I would work with local successful businesses to expand and also help to find affordable housing for our workers. Finally, I would reinstitute the Community Forum I helped start in 2006 with businesses and local citizens to collaborate and identify needed changes to make our City an even better place to live and work.

Betty Winholtz

Former 2-term Councilwoman, Betty Winholtz is running once again to take a leadership role representing residents of Morro Bay. She came to Morro Bay in 1986 from Iowa and holds a master’s degree in counselor education. 

Early on, she worked for former councilman the late-John Baker’s ice cream shop in Downtown Morro Bay where she had deep discussions with Baker about hard work and service, and his foundation for a successful storefront and way of life.

She created a full-time career as a private academic tutor. As a self-employed businesswoman, she learned the additional value of fiscal conservatism. 

Winholtz was a member of the White Caps and German Bands, Morro Bay Beautiful, M.B. Historical Society, M.B. Seniors, Save the Park (a non-profit that fought to conserve Cerrito Peak), and a volunteer with MBHS and El Chorro Regional Dog Park.

She said that, a fiscal conservative and prior City council member, she knows we can do better with City finances. “A budget should balance without using emergency reserve funds,” Winholtz said. “First Responders and

other City services can be locally maintained through concrete [not temporary] changes and strict spending rules and not expensive consultants.”

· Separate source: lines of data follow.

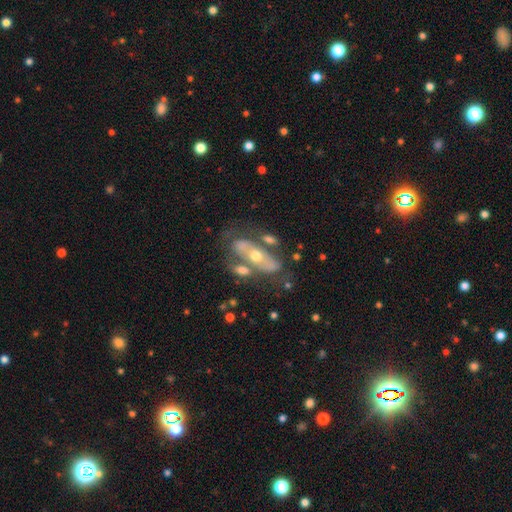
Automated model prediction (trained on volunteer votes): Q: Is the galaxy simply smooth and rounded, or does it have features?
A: featured or disk — 67%.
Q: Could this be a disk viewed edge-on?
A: no — 77%.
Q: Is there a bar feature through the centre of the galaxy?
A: no — 74%.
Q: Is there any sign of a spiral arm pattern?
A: no — 65%.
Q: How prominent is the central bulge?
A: moderate — 63%.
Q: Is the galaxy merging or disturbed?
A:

Q-1: RV campsites on the waterfront: 

B.W.: This is neither a sound nor healthy way to boost the Harbor Fund’s revenues. The City should not be in competition with private businesses, which is what this creates. Allowing camping on the Embarcadero has been proposed before, but this is the first City Council to approve it.

Q-2: Water/sewer rates: 

B.W.: It is naive to state increased rates can be avoided when the Maximum Guaranteed Price has already been raised once with another increase in the wings along with more change orders; when the lowest bid for four pipelines down Main and Quintana is $7 million over estimates to say nothing of the business and sales tax loss to Quintana storefronts; when the cost for unpaid easements as a result of imminent domain is in the hundreds of thousands of dollars; and when ongoing operating costs for pumping sewage 3 miles uphill isn’t disclosed. 

These costs stop if we stay at the current site and upgrade what we have. Then the ratepayer will see a refund — do the math.

Q-3: Vacation rental ordinance: 

B.W.: Hosted VRs can be unlimited because there is a live-in enforcer, the home owner; un-hosted VRs should be limited in quantity (1% of the population which is approximately 100) for residential and mixed use zones. There are many residents in mixed use zones and they have not been immune from converting long term rentals into short term rentals. Enforcement is key, and an anonymous hotline should be provided where suspected illegal units can be reported.

Q-4: The Economy: 

B.W.: Curbing spending is as important as revenue enhancing to balance the budget: make permanent the temporary 5%-8% salary freezes until the end of COVID-19; institute zero-base budgeting in the next budget cycle; move City Hall and public service offices to the second floor of the Community Center, freeing up the City’s half block of Harbor/Shasta/Dunes to sell or for housing. 

The kinds of businesses that seem to survive in Morro Bay are home-grown businesses, which depend on permanent residents as much as tourists for their trade.